В классическом фильме «Волшебник из Страны Оз» Волшебник изначально предстает страшной бестелесной головой, которая нависает над Дороти, ее собакой и тремя ее спутниками. Когда волшебник приказывает громовым голосом: «Принесите мне метлу Злой Ведьмы Запада!» – путники съеживаются от страха и продолжают рисковать собственной жизнью, чтобы выполнить приказ. Однако как только маленький песик Тотошка отдергивает занавеску, скрывавшую волшебника, его команда «Не обращайте внимания на этого человека за занавеской!» не производит на них никакого впечатления. Они увидели трюк, и сила иллюзии исчезла. «Ах ты жулик! – плачет Дороти. – Ты очень плохой человек». Старик выходит из-за занавески и защищается: «О нет, моя дорогая. Я очень хороший человек. Я просто очень плохой Волшебник».
На ранних стадиях разработки ACT моя исследовательская группа пришла к убеждению, что, если мы хотим освободить людей от негативных мыслительных паттернов, нам нужно открыть занавес, скрывающий внутреннюю работу разума, чтобы люди увидели Диктатора таким, какой он есть, и освободились от бездумного следования его командам.
Как и в фильме, нам нужно это сделать не потому, что у нас очень плохие умы – наоборот, умы у нас очень хорошие, – а потому, что у нас очень плохие диктаторы. Как только мы перестанем позволять автоматическим мыслям контролировать наше поведение, мы сможем лучше использовать когнитивные таланты.

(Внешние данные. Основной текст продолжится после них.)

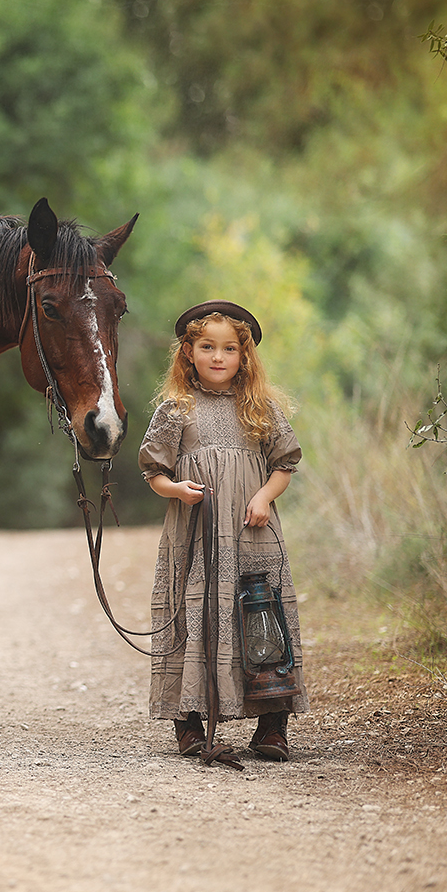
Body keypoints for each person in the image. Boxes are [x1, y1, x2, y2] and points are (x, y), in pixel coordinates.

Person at [138, 300, 308, 762]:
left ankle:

Ученые и исследователи уже давно установили, что то, как мы формулируем и выражаем мысли, очень символично и связано с человеческим языком. Символическое значение придает словам и мысленным образам реальность, которая практически совпадает с реальностью физических объектов и событий во внешнем мире. Отношения, устанавливаемые нами между словами и тем, что они обозначают, позволяют вызвать в воображении то, с чем слово связано, даже когда объект полностью отсутствует. Когда мы слышим слово «яблоко», образ плода возникает настолько ярко, что мы можем вспомнить его вкус и запах. Вероятно, даже слюнки потекут, если мы любим яблоки. Вот почему воспоминания о пережитом могут быть настолько мощными и нести в себе сильный страх, боль, печаль или радость, иногда столь же сильные, как те, которые мы чувствовали в момент самого события.
Хотя эта способность вызывать в воображении реальность, которая является исключительно мыслью, дает удивительные возможности для решения творческих и коммуникационных вопросов, это также означает, что мысли, часто полностью оторванные от реальности, могут казаться абсолютно убедительными. Символическая реальность языка во многом отвечает на вопрос, почему мы находим голос Диктатора столь убедительным даже тогда, когда он заставляет нас верить в то и делать то, что вредно для нас.
Чего нам не хватало в психологии, так это объяснения природы этой способности, откуда она взялась и как ее изменить. Это как раз то знание, которое способно отодвинуть занавес, скрывающий ум.
Вместе с растущей группой коллег мы потратили более трех десятилетий на проведение исследований, чтобы попытаться ответить на эти вопросы. Разработав комплексный подход к изучению языка и символического мышления, мы использовали результаты этого исследования в методах обучения детей языку, логическому мышлению и решению проблем, с одной стороны, и, с другой стороны, в методах, позволяющих разрушить чары, которые мысли имеют над нами и нашими действиями. Наши исследования проясняют, почему кажущийся логичным подход к очистке мыслей, часто пропагандируемый в психотерапии, может выглядеть примерно так же, как попытка аккуратно расправить паутину, чтобы она не выглядела слишком неряшливо.
То, как мы учимся языку, объясняет силу Диктатора. И основной вывод нашего исследования гласит, что обучение человеческому языку происходит не так, как это описывали теоретики языка в течение трехсот лет.
Ложная идея доминировала в изучении усвоения языка, и суть ее была в том, что смысл выводится из процесса ассоциации по типу выделения слюны у собаки Павлова при звуке колокольчика, предшествующем кормлению. Как только эта ассоциация была прочно установлена, собака пускала слюни при звуке колокольчика, даже если никакой еды не появлялось.